## Input for this task

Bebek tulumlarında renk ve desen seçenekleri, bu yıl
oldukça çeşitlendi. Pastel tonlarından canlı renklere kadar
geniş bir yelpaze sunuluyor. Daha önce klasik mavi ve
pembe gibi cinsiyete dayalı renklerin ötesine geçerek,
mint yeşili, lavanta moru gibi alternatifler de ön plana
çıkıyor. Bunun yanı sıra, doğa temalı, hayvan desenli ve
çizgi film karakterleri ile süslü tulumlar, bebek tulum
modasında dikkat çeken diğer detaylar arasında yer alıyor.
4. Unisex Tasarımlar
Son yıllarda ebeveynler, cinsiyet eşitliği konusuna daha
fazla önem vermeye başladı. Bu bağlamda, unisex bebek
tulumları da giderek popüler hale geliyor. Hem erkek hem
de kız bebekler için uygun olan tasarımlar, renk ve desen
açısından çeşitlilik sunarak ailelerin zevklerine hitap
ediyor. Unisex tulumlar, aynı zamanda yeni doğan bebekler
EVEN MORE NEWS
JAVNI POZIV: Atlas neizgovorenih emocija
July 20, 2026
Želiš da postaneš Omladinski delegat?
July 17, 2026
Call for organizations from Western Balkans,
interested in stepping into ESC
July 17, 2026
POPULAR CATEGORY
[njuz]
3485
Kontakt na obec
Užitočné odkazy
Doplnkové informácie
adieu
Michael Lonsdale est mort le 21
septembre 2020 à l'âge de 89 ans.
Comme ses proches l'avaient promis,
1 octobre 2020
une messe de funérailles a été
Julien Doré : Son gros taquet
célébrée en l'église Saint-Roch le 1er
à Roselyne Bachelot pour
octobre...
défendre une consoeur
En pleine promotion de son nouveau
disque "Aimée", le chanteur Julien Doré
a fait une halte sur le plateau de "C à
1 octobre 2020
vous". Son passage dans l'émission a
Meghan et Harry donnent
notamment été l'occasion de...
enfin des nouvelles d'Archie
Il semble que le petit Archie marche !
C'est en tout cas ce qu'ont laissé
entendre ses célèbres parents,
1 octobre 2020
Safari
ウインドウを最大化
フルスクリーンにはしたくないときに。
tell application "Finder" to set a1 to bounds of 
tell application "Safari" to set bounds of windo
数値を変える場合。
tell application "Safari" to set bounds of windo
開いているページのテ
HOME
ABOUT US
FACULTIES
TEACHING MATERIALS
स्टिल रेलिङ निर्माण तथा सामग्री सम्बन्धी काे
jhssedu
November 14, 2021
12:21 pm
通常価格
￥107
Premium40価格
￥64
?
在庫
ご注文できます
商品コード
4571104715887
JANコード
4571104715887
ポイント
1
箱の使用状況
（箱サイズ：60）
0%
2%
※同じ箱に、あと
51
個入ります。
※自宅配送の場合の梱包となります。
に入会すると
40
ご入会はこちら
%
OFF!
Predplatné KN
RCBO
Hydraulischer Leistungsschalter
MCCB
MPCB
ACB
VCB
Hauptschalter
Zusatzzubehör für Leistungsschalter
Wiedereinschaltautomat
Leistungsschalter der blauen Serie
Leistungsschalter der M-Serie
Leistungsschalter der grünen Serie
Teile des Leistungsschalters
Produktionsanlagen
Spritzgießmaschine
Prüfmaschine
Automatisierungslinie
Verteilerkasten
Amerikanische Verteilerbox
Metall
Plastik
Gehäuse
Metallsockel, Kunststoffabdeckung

## What the exercise asks
Please find every line in the records that contains the word "Doré", and copy it out.

## Response box
Julien Doré : Son gros taquet
disque "Aimée", le chanteur Julien Doré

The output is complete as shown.